There is one thing, however, that catches my attention. Remember the SamKnows speed test from earlier?
Isn’t it interesting that this test isn’t actually that bad, yet the data from the whitebox looks terrible? If tests on that page are being served by their UK based server (and they don’t have peers on other networks around the world), then how and why could speed tests from there be not too bad, while data from the whitebox is so terrible? The latency figure is interesting, though – its close to the latency of the server at 18.104.22.168, which seems to be within the ABB network. If that’s the case, why aren’t 100% of the whitebox’s bandwidth tests being performed against that server instead of to servers on the other side of the planet?
Assuming the whitebox itself isn’t faulty, there is one possible explanation for the poor performance, which is routine in network management – traffic prioritisation. If other network operators were to deliberately de-prioritise traffic to specific servers, or specific types of traffic from external sources, they could artificially prejudice results like this. You can see from the route traces above that this whitebox traffic passes over other provider networks.
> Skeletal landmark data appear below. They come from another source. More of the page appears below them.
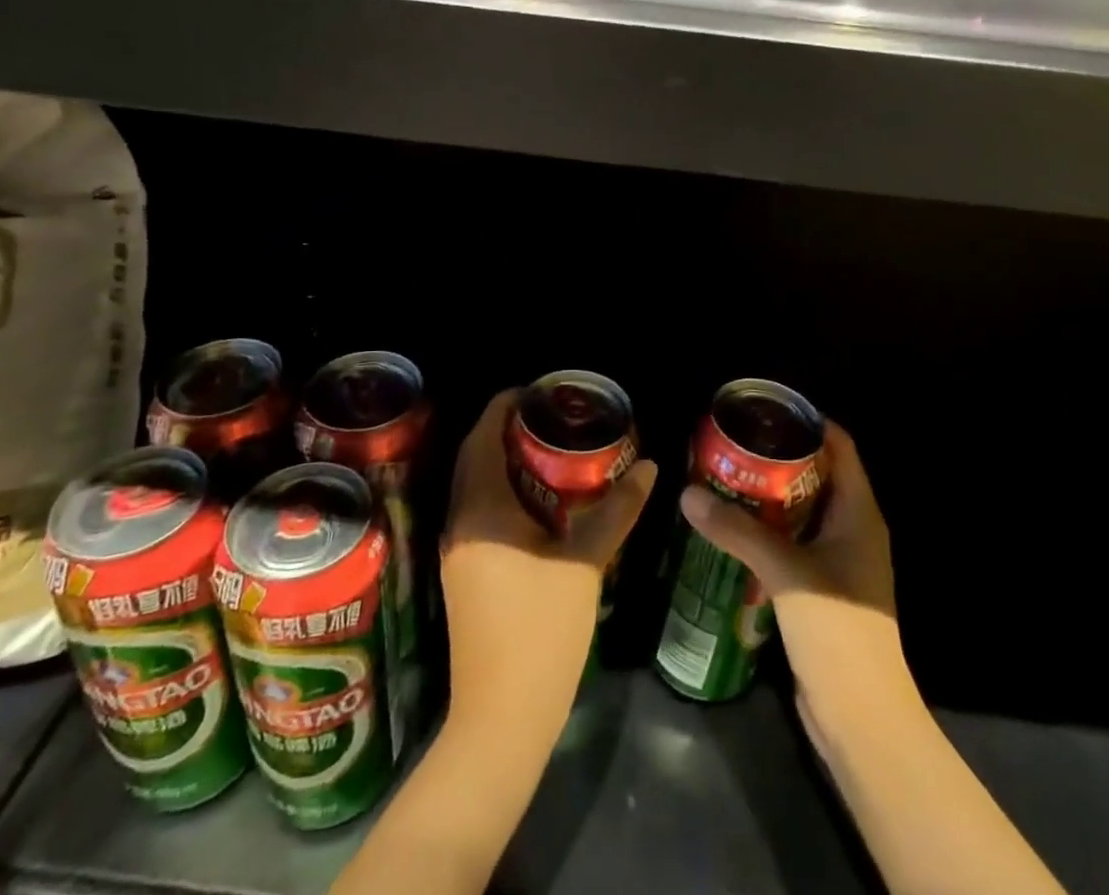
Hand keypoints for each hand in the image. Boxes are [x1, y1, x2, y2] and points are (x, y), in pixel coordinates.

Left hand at [442, 390, 656, 727]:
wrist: (501, 718)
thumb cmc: (541, 632)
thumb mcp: (585, 563)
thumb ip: (616, 510)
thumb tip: (650, 467)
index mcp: (481, 509)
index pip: (482, 437)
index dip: (504, 406)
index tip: (536, 391)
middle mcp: (460, 521)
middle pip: (474, 457)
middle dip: (504, 429)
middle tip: (548, 415)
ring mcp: (457, 550)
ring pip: (475, 485)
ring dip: (503, 460)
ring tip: (547, 447)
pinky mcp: (464, 572)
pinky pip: (479, 511)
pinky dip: (503, 490)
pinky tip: (538, 499)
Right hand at [679, 421, 906, 733]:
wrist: (862, 719)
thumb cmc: (837, 632)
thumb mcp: (784, 571)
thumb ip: (736, 530)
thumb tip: (688, 493)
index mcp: (859, 514)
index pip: (840, 448)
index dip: (809, 423)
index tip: (766, 409)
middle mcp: (853, 530)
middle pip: (818, 476)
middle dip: (778, 457)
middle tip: (734, 443)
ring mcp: (839, 563)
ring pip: (802, 512)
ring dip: (769, 496)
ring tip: (725, 477)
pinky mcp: (822, 591)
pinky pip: (793, 544)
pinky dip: (767, 531)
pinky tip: (731, 530)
In the absence of enforceable Net Neutrality legislation, this is yet another reason that speed measurement target servers should be located inside the networks of their respective RSPs.
Whatever the cause behind what I’ve seen with the whitebox device at my premises, the data it’s generating is bad, but what’s most concerning is that this bad data is informing policy. To draw an analogy, it’s like making policy decisions on road safety in Sydney based on road accident data from Cairo. The overall bandwidth and responsiveness of the network from my premises to servers based in the UK and the USA is only relevant if you’re designing a global network and you’re interested in dramatic increases in bandwidth between continents. If you want to know what the performance of my NBN service is, you can only measure it from my premises back to my RSP.
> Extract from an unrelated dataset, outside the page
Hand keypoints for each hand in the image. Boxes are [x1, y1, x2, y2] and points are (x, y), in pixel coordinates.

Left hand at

Whether this traffic is subject to network prioritisation or not doesn’t matter too much. The reality is that there are far too many variables involved across multiple, disparate, uncontrolled environments to make such measurements useful and valid. The only way to measure the performance of retail services is to test their connection from the premises back to the ISP/RSP’s network, or back to some transparent, independent central network within Australia that is well understood and is guaranteed to provide reliable and unbiased access to all RSPs equally. It appears SamKnows has such a server already within ABB’s network, so we can assume they probably have something similar within the networks of other Australian RSPs. If that’s they case, why aren’t the whiteboxes performing bandwidth tests against their respective RSP-located servers exclusively?
The SamKnows whitebox that I have doesn’t do that, and the data it generates is added to the pool of data that is being reported to the ACCC, who are publishing it in reports that are then referred to by RSPs to sell their services, the ACCC to criticise what they believe is poor performance, and the Parliament to debate policy. Unless this monitoring programme is completely overhauled to ensure the whiteboxes are only measuring performance against RSP hosted servers (or at the very least network agnostic servers hosted within Australia) and there is complete transparency around the way these devices are operating in future, it should be scrapped. Because right now all we know is we have bad data that can’t be trusted, and when you use that in the belief that it’s reliable it’s worse than if you weren’t doing any measurement at all.